The similarity between Luqman and Ahikar has long been noted. In the early 20th century, Rendel Harris argued for the identification of the two figures. However, Heller and Stillmann reject this identification. Many of the sayings attributed to Ahikar and Luqman came from the "common stock of Near Eastern lore" and also appear in the Bible and other sources. In their view, Luqman and Ahikar are only indirectly connected through the story of Aesop, which itself is closely related to that of Ahikar.

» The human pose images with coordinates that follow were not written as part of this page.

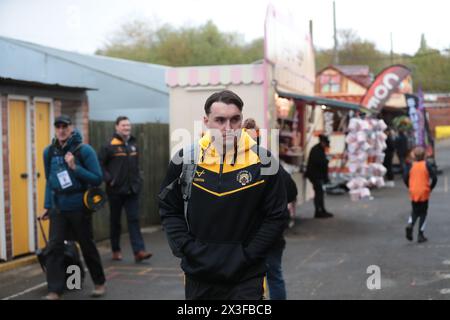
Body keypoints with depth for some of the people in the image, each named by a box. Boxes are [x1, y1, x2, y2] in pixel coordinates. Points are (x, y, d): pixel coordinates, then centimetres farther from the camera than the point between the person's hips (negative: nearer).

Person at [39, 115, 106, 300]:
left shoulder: (84, 150, -9)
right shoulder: (49, 152, 3)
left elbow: (97, 179, -12)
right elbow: (49, 181, 14)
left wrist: (75, 168, -22)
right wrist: (47, 206, 12)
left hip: (79, 207, -3)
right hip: (58, 208, 3)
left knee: (87, 246, 9)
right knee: (54, 247, -5)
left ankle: (99, 283, 27)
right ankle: (54, 290, 1)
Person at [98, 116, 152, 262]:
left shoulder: (133, 144, 10)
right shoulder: (110, 146, -9)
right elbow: (99, 164, -10)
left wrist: (138, 180, 12)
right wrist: (108, 179, -16)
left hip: (132, 190, 4)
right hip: (116, 190, -4)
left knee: (134, 220, -1)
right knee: (115, 221, 9)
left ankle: (139, 251, -6)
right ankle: (116, 250, 21)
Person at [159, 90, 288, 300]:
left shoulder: (262, 162, -6)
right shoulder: (185, 159, -2)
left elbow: (276, 217, -1)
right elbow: (169, 210, 7)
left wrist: (248, 254, -8)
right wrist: (186, 249, -5)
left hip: (246, 278, -2)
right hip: (198, 276, 2)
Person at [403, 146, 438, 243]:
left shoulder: (410, 166, -1)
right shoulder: (427, 165, -6)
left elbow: (405, 178, -5)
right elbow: (434, 178, -10)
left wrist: (410, 187, 10)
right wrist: (430, 188, 5)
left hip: (413, 193, 2)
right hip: (424, 193, -2)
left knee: (415, 212, 18)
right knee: (423, 213, 9)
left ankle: (410, 224, -11)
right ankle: (420, 235, 6)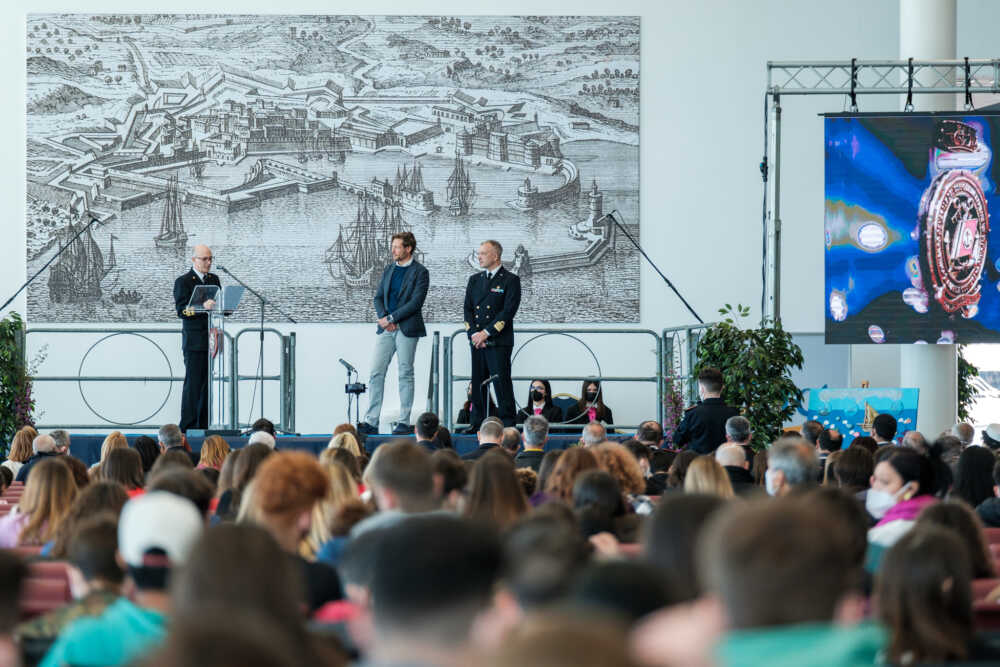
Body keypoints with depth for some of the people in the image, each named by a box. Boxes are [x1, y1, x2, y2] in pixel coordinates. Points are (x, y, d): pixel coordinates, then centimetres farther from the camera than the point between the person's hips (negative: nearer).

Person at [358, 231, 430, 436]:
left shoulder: (420, 272, -5)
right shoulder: (389, 270, 15)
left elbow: (416, 302, -12)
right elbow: (378, 297, 14)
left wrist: (391, 318, -13)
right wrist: (384, 318, -5)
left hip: (407, 328, -6)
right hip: (386, 328, 6)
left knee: (405, 375, 0)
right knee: (376, 373, -1)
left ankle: (404, 422, 6)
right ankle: (371, 422, -1)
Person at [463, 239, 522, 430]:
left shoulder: (510, 280, -2)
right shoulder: (474, 280, 16)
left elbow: (508, 311, -10)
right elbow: (468, 309, 11)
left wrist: (486, 332, -14)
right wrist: (474, 333, -4)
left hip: (498, 341, -5)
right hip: (476, 341, 5)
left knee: (501, 382, -7)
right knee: (478, 382, 7)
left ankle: (507, 422, -3)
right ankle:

== In Turkish and Persian literature and folklore ==
Luqman was "a fairly popular figure in Persian literature." He is a subject of a long chapter in al-Nisaburi's Qisas al-Anbiya, which adds some new material to the anecdotes found in the Arabic qisas. The Masnavi of Rumi contains several stories about Luqman, depicting him as an idealized ascetic and a slave who is free of sensual desires. He is similarly depicted in a story in the Bustan of Saadi Shirazi. From Arabic and Persian literature, Luqman entered the Turkish tradition, where he is also depicted as an Arab doctor (an extension of his title hakim, which besides 'wise' also means 'physician').